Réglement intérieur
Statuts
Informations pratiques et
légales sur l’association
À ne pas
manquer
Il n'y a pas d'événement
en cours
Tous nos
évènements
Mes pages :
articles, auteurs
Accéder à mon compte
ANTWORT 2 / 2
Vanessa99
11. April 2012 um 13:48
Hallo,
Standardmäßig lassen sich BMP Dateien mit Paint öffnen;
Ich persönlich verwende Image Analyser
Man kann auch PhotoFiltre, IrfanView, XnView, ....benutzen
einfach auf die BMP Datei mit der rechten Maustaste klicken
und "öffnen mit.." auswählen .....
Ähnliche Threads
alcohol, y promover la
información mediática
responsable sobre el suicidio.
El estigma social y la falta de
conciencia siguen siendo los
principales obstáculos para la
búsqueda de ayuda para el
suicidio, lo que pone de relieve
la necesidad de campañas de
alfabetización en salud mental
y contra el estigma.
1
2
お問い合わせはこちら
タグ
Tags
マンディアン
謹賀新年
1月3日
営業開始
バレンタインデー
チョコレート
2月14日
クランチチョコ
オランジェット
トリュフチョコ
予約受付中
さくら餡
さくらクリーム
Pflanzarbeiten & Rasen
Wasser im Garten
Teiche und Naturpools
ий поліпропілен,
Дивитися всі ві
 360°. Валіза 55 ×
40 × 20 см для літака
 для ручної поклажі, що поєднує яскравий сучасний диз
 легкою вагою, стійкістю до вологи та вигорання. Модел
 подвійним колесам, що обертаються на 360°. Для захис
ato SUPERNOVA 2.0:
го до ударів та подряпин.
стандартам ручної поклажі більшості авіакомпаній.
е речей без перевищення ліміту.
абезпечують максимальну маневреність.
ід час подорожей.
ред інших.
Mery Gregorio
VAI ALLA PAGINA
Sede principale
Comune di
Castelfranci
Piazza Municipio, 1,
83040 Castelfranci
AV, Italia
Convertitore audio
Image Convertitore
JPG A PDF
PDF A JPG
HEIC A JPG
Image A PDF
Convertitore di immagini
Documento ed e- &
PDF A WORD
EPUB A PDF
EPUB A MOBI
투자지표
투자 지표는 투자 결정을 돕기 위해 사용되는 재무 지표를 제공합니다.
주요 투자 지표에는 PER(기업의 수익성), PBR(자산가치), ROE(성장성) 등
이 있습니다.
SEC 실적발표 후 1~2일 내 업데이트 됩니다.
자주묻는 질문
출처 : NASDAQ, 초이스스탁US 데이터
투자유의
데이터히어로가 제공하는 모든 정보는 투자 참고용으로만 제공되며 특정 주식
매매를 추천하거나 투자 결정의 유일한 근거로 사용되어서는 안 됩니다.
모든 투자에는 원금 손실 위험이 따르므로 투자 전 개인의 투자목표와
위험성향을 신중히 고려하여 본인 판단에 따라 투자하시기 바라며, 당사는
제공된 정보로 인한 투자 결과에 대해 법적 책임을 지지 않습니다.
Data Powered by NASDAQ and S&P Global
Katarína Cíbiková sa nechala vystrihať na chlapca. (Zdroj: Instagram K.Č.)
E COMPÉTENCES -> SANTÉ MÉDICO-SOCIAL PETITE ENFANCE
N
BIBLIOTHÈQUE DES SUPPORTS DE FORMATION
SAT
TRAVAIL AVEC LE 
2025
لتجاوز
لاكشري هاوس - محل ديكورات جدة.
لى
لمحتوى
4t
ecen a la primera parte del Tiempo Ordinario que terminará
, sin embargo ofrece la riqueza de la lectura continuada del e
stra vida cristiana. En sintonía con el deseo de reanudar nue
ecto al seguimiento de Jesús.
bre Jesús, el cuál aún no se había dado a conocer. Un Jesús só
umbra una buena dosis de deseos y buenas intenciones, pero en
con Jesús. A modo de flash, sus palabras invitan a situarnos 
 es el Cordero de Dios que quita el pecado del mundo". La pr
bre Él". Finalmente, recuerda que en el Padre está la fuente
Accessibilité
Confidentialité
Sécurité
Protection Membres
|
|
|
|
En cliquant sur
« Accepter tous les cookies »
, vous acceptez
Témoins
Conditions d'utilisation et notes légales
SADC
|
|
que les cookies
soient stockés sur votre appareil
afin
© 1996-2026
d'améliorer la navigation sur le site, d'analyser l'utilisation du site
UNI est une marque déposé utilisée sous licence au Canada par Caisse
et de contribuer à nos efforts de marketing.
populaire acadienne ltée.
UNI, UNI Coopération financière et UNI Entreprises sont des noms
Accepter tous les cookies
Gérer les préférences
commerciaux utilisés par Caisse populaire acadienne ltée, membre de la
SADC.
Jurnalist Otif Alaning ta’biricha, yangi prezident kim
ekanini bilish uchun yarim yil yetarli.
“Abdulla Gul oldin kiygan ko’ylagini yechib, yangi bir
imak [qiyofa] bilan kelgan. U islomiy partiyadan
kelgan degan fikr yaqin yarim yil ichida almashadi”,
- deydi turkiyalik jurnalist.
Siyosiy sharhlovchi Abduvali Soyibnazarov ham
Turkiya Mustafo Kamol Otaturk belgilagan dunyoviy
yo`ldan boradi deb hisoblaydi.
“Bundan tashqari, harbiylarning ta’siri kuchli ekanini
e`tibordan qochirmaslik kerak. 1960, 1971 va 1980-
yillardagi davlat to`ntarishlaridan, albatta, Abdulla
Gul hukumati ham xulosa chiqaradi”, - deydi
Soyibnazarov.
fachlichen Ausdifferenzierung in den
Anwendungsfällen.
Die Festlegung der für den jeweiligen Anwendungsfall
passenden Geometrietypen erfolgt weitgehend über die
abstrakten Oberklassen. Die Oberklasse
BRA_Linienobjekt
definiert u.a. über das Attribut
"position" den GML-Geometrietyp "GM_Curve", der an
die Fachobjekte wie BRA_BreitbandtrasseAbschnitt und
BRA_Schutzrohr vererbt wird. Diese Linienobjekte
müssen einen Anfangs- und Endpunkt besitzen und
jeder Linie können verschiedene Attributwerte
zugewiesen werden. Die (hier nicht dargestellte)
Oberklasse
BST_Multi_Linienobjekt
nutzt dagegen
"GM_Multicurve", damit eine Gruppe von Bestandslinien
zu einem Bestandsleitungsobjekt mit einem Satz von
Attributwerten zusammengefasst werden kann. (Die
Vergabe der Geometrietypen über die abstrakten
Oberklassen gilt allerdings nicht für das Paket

————————

*Activity:* Rewrite all the rows above, putting "PNG" wherever "BMP" appears and leaving everything else untouched.

*Written reply:*
Réglement intérieur
Statuts
Informations pratiques et
légales sur l’association
À ne pas
manquer
Il n'y a pas d'événement
en cours
Tous nos
évènements
Mes pages :
articles, auteurs
Accéder à mon compte
ANTWORT 2 / 2
Vanessa99
11. April 2012 um 13:48
Hallo,
Standardmäßig lassen sich PNG Dateien mit Paint öffnen;
Ich persönlich verwende Image Analyser
Man kann auch PhotoFiltre, IrfanView, XnView, ....benutzen
einfach auf die PNG Datei mit der rechten Maustaste klicken
und "öffnen mit.." auswählen .....
Ähnliche Threads
alcohol, y promover la
información mediática
responsable sobre el suicidio.
El estigma social y la falta de
conciencia siguen siendo los
principales obstáculos para la
búsqueda de ayuda para el
suicidio, lo que pone de relieve
la necesidad de campañas de
alfabetización en salud mental
y contra el estigma.
1
2
お問い合わせはこちら
タグ
Tags
マンディアン
謹賀新年
1月3日
営業開始
バレンタインデー
チョコレート
2月14日
クランチチョコ
オランジェット
トリュフチョコ
予約受付中
さくら餡
さくらクリーム
Pflanzarbeiten & Rasen
Wasser im Garten
Teiche und Naturpools
ий поліпропілен,
Дивитися всі ві
 360°. Валіза 55 ×
40 × 20 см для літака
 для ручної поклажі, що поєднує яскравий сучасний диз
 легкою вагою, стійкістю до вологи та вигорання. Модел
 подвійним колесам, що обертаються на 360°. Для захис
ato SUPERNOVA 2.0:
го до ударів та подряпин.
стандартам ручної поклажі більшості авіакомпаній.
е речей без перевищення ліміту.
абезпечують максимальну маневреність.
ід час подорожей.
ред інших.
Mery Gregorio
VAI ALLA PAGINA
Sede principale
Comune di
Castelfranci
Piazza Municipio, 1,
83040 Castelfranci
AV, Italia
Convertitore audio
Image Convertitore
JPG A PDF
PDF A JPG
HEIC A JPG
Image A PDF
Convertitore di immagini
Documento ed e- &
PDF A WORD
EPUB A PDF
EPUB A MOBI
투자지표
투자 지표는 투자 결정을 돕기 위해 사용되는 재무 지표를 제공합니다.
주요 투자 지표에는 PER(기업의 수익성), PBR(자산가치), ROE(성장성) 등
이 있습니다.
SEC 실적발표 후 1~2일 내 업데이트 됩니다.
자주묻는 질문
출처 : NASDAQ, 초이스스탁US 데이터
투자유의
데이터히어로가 제공하는 모든 정보는 투자 참고용으로만 제공되며 특정 주식
매매를 추천하거나 투자 결정의 유일한 근거로 사용되어서는 안 됩니다.
모든 투자에는 원금 손실 위험이 따르므로 투자 전 개인의 투자목표와
위험성향을 신중히 고려하여 본인 판단에 따라 투자하시기 바라며, 당사는
제공된 정보로 인한 투자 결과에 대해 법적 책임을 지지 않습니다.
Data Powered by NASDAQ and S&P Global
Katarína Cíbiková sa nechala vystrihať na chlapca. (Zdroj: Instagram K.Č.)
E COMPÉTENCES -> SANTÉ MÉDICO-SOCIAL PETITE ENFANCE
N
BIBLIOTHÈQUE DES SUPPORTS DE FORMATION
SAT
TRAVAIL AVEC LE 
2025
لتجاوز
لاكشري هاوس - محل ديكورات جدة.
لى
لمحتوى
4t
ecen a la primera parte del Tiempo Ordinario que terminará
, sin embargo ofrece la riqueza de la lectura continuada del e
stra vida cristiana. En sintonía con el deseo de reanudar nue
ecto al seguimiento de Jesús.
bre Jesús, el cuál aún no se había dado a conocer. Un Jesús só
umbra una buena dosis de deseos y buenas intenciones, pero en
con Jesús. A modo de flash, sus palabras invitan a situarnos 
 es el Cordero de Dios que quita el pecado del mundo". La pr
bre Él". Finalmente, recuerda que en el Padre está la fuente
Accessibilité
Confidentialité
Sécurité
Protection Membres
|
|
|
|
En cliquant sur
« Accepter tous les cookies »
, vous acceptez
Témoins
Conditions d'utilisation et notes légales
SADC
|
|
que les cookies
soient stockés sur votre appareil
afin
© 1996-2026
d'améliorer la navigation sur le site, d'analyser l'utilisation du site
UNI est une marque déposé utilisée sous licence au Canada par Caisse
et de contribuer à nos efforts de marketing.
populaire acadienne ltée.
UNI, UNI Coopération financière et UNI Entreprises sont des noms
Accepter tous les cookies
Gérer les préférences
commerciaux utilisés par Caisse populaire acadienne ltée, membre de la
SADC.
Jurnalist Otif Alaning ta’biricha, yangi prezident kim
ekanini bilish uchun yarim yil yetarli.
“Abdulla Gul oldin kiygan ko’ylagini yechib, yangi bir
imak [qiyofa] bilan kelgan. U islomiy partiyadan
kelgan degan fikr yaqin yarim yil ichida almashadi”,
- deydi turkiyalik jurnalist.
Siyosiy sharhlovchi Abduvali Soyibnazarov ham
Turkiya Mustafo Kamol Otaturk belgilagan dunyoviy
yo`ldan boradi deb hisoblaydi.
“Bundan tashqari, harbiylarning ta’siri kuchli ekanini
e`tibordan qochirmaslik kerak. 1960, 1971 va 1980-
yillardagi davlat to`ntarishlaridan, albatta, Abdulla
Gul hukumati ham xulosa chiqaradi”, - deydi
Soyibnazarov.
fachlichen Ausdifferenzierung in den
Anwendungsfällen.
Die Festlegung der für den jeweiligen Anwendungsfall
passenden Geometrietypen erfolgt weitgehend über die
abstrakten Oberklassen. Die Oberklasse
BRA_Linienobjekt
definiert u.a. über das Attribut
"position" den GML-Geometrietyp "GM_Curve", der an
die Fachobjekte wie BRA_BreitbandtrasseAbschnitt und
BRA_Schutzrohr vererbt wird. Diese Linienobjekte
müssen einen Anfangs- und Endpunkt besitzen und
jeder Linie können verschiedene Attributwerte
zugewiesen werden. Die (hier nicht dargestellte)
Oberklasse
BST_Multi_Linienobjekt
nutzt dagegen
"GM_Multicurve", damit eine Gruppe von Bestandslinien
zu einem Bestandsleitungsobjekt mit einem Satz von
Attributwerten zusammengefasst werden kann. (Die
Vergabe der Geometrietypen über die abstrakten
Oberklassen gilt allerdings nicht für das Paket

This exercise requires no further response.